It is true they did not bite, and they did not irritate the cuticle, but what their presence and numbers suggested was something so horrible that it drove one nearly insane to think of it.

Who will come to East Africa without reading the experiences of Burton and Speke? Who is he that having read them will not remember with horror the dreadful account given by Speke of his encounters with these pests? My intense nervous watchfulness alone, I believe, saved me from a like calamity.

Second to the earwigs in importance and in numbers were the white ants, whose powers of destructiveness were simply awful. Mats, cloth, portmanteaus, clothes, in short, every article I possessed, seemed on the verge of destruction, and, as I witnessed their voracity, I felt anxious lest my tent should be devoured while I slept.
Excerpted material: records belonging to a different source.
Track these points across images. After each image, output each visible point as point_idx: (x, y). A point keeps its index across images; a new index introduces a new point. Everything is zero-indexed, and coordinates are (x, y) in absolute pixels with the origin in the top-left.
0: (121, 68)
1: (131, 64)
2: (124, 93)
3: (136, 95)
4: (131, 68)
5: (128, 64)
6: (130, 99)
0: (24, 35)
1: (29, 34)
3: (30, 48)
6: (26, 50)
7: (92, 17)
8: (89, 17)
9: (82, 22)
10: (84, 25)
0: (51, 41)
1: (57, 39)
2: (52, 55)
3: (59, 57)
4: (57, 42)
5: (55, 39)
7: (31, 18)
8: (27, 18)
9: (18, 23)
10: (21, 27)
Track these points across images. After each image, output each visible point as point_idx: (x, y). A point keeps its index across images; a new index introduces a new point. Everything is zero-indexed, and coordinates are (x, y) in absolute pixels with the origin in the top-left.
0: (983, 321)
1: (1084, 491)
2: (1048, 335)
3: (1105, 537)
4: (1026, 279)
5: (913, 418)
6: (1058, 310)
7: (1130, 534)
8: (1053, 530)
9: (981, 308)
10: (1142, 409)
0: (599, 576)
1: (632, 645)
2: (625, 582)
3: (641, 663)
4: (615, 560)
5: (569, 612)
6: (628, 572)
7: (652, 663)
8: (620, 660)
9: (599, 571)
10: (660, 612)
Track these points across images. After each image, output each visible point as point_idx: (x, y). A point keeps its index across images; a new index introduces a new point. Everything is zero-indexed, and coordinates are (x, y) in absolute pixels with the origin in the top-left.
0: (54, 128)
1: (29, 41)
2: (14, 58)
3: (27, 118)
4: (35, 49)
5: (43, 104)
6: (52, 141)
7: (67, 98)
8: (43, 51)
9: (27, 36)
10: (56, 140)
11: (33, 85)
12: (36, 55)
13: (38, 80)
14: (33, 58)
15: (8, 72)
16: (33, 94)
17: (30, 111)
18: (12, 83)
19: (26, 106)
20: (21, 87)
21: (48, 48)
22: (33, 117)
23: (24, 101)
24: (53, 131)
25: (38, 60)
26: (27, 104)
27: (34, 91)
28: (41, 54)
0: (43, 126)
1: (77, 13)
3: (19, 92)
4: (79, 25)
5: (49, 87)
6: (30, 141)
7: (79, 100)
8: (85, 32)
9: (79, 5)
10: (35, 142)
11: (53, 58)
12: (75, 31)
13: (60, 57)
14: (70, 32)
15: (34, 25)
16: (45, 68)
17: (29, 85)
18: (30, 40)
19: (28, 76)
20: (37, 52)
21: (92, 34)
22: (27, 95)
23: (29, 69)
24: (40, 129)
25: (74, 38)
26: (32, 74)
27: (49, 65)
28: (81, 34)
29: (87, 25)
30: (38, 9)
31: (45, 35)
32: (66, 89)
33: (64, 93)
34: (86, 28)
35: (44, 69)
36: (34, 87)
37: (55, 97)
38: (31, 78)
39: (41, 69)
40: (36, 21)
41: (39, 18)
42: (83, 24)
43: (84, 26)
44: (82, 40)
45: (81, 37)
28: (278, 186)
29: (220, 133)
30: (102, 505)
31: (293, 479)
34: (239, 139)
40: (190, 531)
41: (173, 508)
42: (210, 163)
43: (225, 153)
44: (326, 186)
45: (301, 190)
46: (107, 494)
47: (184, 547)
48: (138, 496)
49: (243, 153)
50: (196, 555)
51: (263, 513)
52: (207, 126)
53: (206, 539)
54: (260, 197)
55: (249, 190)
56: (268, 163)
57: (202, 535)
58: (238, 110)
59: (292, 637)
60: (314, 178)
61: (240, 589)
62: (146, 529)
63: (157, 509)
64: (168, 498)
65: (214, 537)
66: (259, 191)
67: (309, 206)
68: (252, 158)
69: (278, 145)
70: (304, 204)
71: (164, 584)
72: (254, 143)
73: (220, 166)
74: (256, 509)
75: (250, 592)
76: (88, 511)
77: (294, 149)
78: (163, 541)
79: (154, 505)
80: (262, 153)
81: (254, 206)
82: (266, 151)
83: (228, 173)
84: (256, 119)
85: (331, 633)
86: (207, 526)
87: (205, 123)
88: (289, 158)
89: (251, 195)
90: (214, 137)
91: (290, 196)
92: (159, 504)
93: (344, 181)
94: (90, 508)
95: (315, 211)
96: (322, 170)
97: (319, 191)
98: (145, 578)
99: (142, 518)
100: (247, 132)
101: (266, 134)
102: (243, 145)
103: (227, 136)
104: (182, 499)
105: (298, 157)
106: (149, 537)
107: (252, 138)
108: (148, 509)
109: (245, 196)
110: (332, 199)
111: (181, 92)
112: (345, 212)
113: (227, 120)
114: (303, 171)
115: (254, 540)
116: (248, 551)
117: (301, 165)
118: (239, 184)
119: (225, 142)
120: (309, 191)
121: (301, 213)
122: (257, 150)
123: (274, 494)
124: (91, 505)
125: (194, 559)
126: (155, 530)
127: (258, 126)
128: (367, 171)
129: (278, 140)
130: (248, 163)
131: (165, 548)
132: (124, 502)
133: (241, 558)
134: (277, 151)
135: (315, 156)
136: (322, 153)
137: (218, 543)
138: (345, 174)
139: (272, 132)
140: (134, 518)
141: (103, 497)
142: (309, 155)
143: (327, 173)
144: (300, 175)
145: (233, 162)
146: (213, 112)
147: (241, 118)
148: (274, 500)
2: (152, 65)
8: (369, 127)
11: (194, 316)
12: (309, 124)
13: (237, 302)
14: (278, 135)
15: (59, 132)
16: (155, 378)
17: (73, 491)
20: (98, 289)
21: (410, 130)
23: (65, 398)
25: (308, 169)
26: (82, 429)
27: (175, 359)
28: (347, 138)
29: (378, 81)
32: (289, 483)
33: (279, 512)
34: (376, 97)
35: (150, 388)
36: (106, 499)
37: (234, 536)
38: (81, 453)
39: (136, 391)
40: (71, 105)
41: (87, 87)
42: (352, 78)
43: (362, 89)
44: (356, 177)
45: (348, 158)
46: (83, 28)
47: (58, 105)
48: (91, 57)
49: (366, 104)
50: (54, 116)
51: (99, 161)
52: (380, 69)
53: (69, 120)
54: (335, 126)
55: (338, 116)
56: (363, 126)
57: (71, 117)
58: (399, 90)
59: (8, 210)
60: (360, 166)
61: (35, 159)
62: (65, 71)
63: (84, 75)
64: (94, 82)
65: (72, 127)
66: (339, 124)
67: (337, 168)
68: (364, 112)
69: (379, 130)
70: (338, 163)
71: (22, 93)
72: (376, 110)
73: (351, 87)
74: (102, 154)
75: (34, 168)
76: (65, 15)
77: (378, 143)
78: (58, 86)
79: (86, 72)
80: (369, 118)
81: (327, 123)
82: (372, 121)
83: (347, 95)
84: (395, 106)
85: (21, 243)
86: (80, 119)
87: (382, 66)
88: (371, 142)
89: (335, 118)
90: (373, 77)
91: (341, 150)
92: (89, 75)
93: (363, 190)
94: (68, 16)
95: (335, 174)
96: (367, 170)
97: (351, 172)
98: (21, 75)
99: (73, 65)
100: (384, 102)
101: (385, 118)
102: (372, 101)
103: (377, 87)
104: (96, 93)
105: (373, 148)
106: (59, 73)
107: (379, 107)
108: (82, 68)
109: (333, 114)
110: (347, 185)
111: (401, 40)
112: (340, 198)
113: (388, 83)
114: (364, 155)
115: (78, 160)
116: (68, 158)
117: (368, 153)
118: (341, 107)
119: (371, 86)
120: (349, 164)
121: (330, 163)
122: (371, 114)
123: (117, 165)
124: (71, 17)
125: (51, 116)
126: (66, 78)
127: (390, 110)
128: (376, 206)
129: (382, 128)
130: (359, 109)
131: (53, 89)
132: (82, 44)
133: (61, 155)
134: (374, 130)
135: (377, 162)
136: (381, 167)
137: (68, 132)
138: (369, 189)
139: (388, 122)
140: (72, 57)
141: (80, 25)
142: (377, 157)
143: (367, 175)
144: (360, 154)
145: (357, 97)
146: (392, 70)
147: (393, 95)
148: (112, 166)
This was the first khambi since leaving the coast where their presence became a matter of anxiety; at all other camping places hitherto the red and black ants had usurped our attention, but at Mpwapwa the red species were not seen, while the black were also very scarce.

After a three days' halt at Mpwapwa I decided of a march to Marenga Mkali, which should be uninterrupted until we reached Mvumi in Ugogo, where I should be inducted into the art of paying tribute to the Wagogo chiefs. The first march to Kisokweh was purposely made short, being barely four miles, in order to enable Sheikh Thani, Sheikh Hamed, and five or six Wasawahili caravans to come up with me at Chunyo on the confines of Marenga Mkali.